Zach Goodwin is trying to shred the stress of fundraising for his first feature film, 'Stitched,' by having all the fun he can.

SAN ANTONIO — 'Stitched' is not Zach Goodwin's first swing at directing, writing, or producing. As a graduate of Marshall High School, it's not his first project shot in San Antonio. It is his first feature film.

"I've been working on the script for about three and a half years," Goodwin said. "Honestly, story-wise, I've been working on it, I would say, my whole life."

The 21-year-old filmmaker says the movie is about Ted, the grandfather who wakes up in the afterlife able to watch all of the conversations held behind his back when he was alive. 

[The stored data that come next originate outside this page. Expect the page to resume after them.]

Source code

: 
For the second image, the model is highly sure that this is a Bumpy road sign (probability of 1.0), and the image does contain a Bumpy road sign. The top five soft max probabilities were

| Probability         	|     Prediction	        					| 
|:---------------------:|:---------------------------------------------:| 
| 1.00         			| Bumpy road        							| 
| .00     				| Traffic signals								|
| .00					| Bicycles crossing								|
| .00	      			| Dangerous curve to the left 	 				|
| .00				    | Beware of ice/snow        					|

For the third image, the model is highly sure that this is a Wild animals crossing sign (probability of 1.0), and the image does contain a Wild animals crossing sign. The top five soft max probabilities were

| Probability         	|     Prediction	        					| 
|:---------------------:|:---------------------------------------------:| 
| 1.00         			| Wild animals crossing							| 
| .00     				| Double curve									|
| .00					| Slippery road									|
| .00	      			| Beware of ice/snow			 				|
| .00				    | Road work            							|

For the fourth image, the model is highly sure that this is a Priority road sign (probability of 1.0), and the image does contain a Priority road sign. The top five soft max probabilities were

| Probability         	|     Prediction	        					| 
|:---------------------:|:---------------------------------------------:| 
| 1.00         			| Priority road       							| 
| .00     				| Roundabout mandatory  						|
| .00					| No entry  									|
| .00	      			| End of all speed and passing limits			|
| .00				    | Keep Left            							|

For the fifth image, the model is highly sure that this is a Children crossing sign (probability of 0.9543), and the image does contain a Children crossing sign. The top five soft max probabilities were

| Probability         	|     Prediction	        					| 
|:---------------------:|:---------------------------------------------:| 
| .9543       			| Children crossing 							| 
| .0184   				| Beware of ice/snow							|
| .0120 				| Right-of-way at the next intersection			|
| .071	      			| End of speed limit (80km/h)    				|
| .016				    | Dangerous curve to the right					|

Credit: Courtesy: Zach Goodwin
Zach Goodwin will begin shooting his first feature film in San Antonio this summer.

"I wanted to take that concept of exploring someone's life, the perspective of gossip," he said. "Then combine it with like a very personal element about family and growing up and seeing relationships change over the years."

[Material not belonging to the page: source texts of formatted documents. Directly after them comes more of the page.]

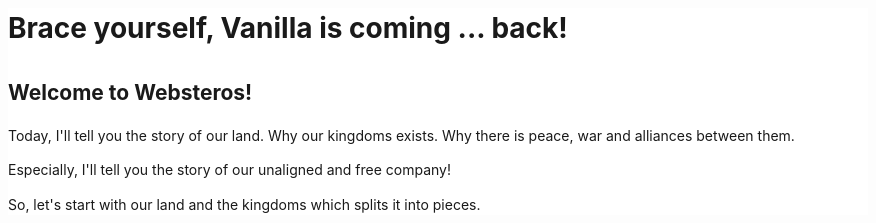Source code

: # Brace yourself, Vanilla is coming ... back!



## Welcome to Websteros!

Today, I'll tell you the story of our land. Why
our kingdoms exists. Why there is peace, war and
alliances between them.

Especially, I'll tell you the story of our
unaligned and free company!

So, let's start with our land and the kingdoms
which splits it into pieces.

Goodwin says he used his family to make the script come to life; in particular, he used his mother and grandmother.

"I'm a child of divorced parents, and, you know, being honest, it was kind of nasty for quite a few years," he said.

The young filmmaker based a character on his father too. Admittedly, the two had a strained relationship.

"So he went to prison for a few years when I was younger," Goodwin said. "Most of my life, I saw him as a criminal."

His father is out of prison, and they have healed their relationship. In fact, his dad is helping with the movie, as are other family members.

Goodwin says no character in the upcoming independent film is solely any member of his family. He is using some of their reality to give the film emotional muscle.

"It is very influenced by what happened in my real life, but I also played it up in certain different ways," he said.

Goodwin was home-schooled and trying his hand at acting before enrolling at Marshall High School. After taking an editing class, he said it changed his life.

Goodwin won the Fan's Choice Award for Best Texas High School Short Film at the South by Southwest Film Festival in 2019.

He credits his Uncle Harry and horror movie night for getting him interested in movies.

"It's almost unexplainable. It is this voice inside me that I hear every single morning," he said. "And that speaks to me when I see other art and when I see other movies."  

Goodwin, Alexander Flanagan, Flynn Harris, Fernan Rottman, Fenglin Lu, Callie McCullouch, Nicholas Luna, and Reena Vela are working with him on the team. Luna is also from San Antonio.

Ninety-one backers have pledged over $73,000 for them to begin production this summer via Kickstarter. 

The money follows a creative social media campaign where crew members got tattoos for financial pledges and wrote the names of investors on their vehicles. Goodwin even walked around Hollywood, allowing people to sign on him to get the film mad.